• **ACTION ITEM**
Please take the records that follow and repeat exactly the lines starting with the line with "X622300Y127000D03*" and going on through the line with "X406400Y114300D03*".

Data entries
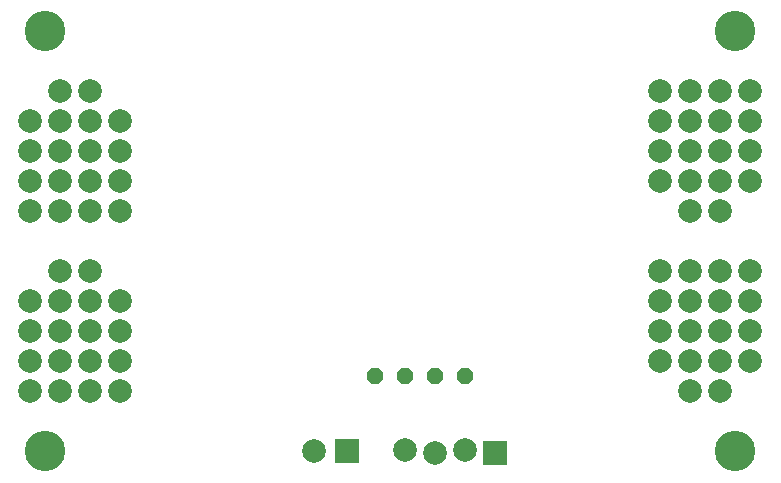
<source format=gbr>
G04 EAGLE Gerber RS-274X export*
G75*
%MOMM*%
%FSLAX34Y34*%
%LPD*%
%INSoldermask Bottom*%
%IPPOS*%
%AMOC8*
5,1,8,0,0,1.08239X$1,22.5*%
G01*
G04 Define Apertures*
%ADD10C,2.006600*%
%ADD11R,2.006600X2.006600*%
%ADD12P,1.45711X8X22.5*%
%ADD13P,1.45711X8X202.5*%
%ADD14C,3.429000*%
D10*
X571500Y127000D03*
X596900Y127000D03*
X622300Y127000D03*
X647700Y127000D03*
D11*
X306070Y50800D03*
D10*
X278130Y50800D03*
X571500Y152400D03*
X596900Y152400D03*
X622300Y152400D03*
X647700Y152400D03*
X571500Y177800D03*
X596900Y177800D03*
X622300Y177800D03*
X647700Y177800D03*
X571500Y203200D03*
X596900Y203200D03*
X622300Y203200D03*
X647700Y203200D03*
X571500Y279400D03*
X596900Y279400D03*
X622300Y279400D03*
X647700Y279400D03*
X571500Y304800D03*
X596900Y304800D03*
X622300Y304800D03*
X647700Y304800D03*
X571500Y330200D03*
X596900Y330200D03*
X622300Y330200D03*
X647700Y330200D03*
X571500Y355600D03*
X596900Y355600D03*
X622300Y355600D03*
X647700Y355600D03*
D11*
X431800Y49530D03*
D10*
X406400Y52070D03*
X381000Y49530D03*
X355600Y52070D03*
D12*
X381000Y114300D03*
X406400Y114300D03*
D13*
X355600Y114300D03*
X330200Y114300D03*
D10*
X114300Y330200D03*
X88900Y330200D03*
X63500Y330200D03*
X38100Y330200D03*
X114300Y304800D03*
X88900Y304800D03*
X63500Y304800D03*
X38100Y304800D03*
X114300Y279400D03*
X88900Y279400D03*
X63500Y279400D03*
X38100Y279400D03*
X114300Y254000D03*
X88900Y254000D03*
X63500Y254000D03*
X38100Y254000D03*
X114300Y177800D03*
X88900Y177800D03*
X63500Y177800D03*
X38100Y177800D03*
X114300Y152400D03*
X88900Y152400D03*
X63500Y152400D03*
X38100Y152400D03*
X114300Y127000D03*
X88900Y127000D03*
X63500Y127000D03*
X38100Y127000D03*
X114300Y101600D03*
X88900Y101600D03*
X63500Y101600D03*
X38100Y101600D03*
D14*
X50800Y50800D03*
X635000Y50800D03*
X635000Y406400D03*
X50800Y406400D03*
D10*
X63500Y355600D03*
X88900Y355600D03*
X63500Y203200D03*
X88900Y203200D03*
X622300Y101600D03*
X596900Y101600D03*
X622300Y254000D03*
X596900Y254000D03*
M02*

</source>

* * *

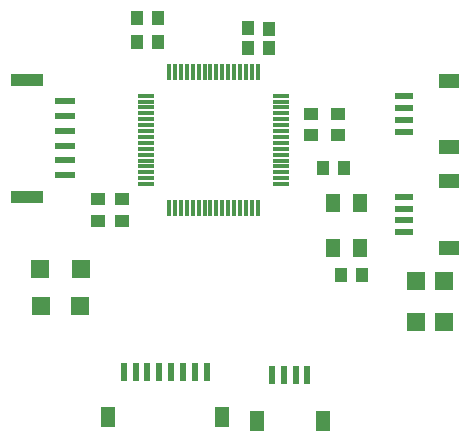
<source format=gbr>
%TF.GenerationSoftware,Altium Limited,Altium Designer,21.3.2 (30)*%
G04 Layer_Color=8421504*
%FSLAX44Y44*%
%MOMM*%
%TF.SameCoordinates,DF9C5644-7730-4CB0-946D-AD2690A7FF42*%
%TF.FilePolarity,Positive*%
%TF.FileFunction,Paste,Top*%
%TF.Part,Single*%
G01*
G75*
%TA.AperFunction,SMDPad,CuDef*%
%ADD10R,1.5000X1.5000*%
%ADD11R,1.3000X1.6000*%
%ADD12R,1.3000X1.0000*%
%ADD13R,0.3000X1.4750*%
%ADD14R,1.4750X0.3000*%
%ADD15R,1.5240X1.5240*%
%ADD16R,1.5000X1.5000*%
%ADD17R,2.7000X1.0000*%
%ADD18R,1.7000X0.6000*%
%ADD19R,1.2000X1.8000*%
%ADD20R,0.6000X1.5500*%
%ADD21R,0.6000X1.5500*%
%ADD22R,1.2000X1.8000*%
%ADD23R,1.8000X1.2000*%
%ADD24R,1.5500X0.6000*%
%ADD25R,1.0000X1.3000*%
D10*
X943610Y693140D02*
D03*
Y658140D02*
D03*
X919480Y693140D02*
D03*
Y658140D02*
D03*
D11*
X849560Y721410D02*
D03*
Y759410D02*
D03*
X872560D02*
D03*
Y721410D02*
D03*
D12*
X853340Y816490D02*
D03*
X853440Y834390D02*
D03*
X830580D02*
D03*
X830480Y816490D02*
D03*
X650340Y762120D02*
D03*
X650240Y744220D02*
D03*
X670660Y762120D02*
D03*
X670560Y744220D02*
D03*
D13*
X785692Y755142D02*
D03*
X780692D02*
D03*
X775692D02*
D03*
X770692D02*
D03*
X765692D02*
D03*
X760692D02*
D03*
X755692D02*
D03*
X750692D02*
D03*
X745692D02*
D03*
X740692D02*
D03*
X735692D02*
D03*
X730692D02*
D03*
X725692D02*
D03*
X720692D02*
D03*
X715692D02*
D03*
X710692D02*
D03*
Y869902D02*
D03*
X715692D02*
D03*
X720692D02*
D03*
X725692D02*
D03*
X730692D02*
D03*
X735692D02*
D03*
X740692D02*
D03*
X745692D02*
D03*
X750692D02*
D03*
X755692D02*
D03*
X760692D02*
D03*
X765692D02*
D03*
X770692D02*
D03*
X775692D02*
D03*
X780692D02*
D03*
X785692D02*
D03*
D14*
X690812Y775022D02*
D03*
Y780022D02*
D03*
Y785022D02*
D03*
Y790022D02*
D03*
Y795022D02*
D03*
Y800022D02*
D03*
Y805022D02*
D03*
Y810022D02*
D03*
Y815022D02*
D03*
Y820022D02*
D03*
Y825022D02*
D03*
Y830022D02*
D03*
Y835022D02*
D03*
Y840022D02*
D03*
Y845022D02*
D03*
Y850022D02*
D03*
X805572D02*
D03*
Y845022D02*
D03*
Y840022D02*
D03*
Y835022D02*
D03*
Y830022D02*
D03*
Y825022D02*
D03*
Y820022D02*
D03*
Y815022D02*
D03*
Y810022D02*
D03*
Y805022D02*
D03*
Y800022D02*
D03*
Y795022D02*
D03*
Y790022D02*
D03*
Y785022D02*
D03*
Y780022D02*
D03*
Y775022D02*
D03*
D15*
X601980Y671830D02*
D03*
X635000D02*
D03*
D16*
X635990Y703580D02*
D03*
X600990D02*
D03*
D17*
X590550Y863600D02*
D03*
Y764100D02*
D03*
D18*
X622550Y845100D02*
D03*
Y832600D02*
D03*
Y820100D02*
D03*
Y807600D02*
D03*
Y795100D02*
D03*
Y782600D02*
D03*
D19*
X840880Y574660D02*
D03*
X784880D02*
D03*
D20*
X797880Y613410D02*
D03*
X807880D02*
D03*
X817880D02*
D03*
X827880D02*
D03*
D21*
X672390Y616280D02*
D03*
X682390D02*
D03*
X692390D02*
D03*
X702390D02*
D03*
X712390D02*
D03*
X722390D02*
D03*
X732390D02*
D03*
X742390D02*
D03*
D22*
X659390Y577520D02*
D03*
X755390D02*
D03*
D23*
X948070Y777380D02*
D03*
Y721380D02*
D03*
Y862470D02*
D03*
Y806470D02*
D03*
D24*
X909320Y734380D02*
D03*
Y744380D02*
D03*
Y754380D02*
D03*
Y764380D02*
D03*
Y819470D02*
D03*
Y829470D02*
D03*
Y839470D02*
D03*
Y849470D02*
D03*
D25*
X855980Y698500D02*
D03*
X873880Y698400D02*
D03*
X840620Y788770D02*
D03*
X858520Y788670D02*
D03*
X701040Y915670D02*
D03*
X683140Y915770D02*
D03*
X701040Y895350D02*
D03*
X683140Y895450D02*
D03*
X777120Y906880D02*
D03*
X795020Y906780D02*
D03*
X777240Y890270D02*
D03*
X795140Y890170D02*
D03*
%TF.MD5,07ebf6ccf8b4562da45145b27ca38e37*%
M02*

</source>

...

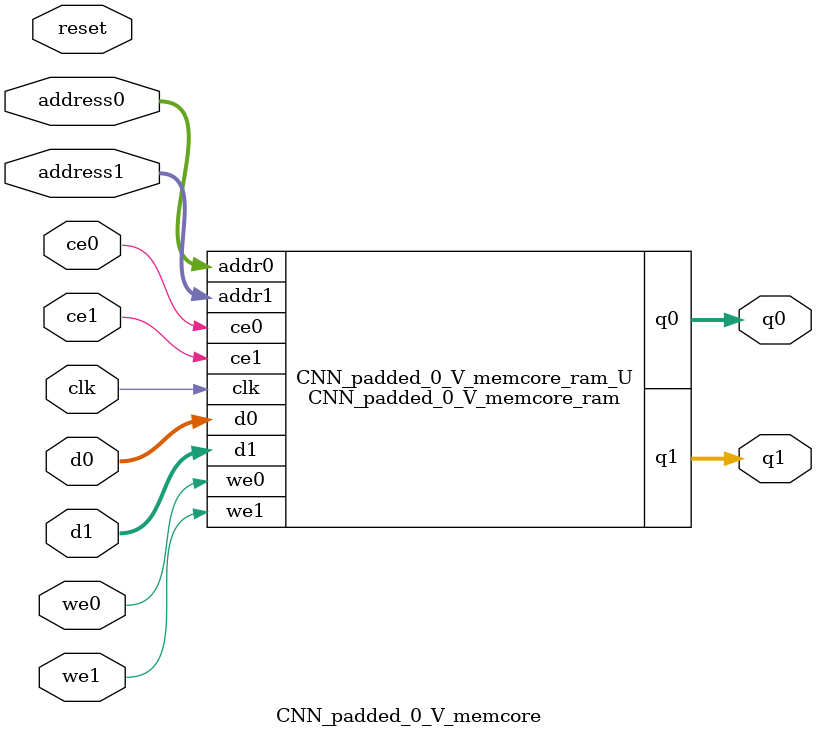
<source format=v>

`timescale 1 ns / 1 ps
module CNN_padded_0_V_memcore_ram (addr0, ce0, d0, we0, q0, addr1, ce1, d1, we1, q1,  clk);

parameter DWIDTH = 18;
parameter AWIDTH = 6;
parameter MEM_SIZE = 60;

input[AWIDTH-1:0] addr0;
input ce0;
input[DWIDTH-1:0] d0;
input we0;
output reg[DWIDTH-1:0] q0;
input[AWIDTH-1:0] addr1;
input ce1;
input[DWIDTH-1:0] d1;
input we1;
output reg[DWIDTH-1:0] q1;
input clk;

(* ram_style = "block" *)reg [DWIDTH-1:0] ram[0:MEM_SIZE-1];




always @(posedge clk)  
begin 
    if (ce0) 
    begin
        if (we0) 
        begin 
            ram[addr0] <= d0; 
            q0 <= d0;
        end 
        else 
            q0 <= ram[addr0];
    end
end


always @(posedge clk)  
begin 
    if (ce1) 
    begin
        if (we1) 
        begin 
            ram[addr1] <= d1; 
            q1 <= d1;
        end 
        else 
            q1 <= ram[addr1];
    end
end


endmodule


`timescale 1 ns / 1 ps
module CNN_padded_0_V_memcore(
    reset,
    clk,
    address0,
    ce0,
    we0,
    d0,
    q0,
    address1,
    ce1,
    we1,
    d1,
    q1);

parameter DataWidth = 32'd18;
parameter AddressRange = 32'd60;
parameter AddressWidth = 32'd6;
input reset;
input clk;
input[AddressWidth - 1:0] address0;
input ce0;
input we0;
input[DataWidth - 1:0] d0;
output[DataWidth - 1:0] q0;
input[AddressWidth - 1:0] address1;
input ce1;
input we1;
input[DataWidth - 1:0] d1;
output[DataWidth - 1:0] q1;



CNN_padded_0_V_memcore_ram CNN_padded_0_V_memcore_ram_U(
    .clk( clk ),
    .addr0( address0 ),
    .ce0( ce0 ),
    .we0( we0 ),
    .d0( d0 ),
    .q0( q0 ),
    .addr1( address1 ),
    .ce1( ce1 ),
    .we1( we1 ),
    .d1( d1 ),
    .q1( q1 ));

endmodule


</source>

• **WRITTEN REPLY**
X622300Y127000D03*
X647700Y127000D03*
D11*
X306070Y50800D03*
D10*
X278130Y50800D03*
X571500Y152400D03*
X596900Y152400D03*
X622300Y152400D03*
X647700Y152400D03*
X571500Y177800D03*
X596900Y177800D03*
X622300Y177800D03*
X647700Y177800D03*
X571500Y203200D03*
X596900Y203200D03*
X622300Y203200D03*
X647700Y203200D03*
X571500Y279400D03*
X596900Y279400D03*
X622300Y279400D03*
X647700Y279400D03*
X571500Y304800D03*
X596900Y304800D03*
X622300Y304800D03*
X647700Y304800D03*
X571500Y330200D03*
X596900Y330200D03*
X622300Y330200D03*
X647700Y330200D03*
X571500Y355600D03*
X596900Y355600D03*
X622300Y355600D03*
X647700Y355600D03*
D11*
X431800Y49530D03*
D10*
X406400Y52070D03*
X381000Y49530D03*
X355600Y52070D03*
D12*
X381000Y114300D03*
X406400Y114300D03*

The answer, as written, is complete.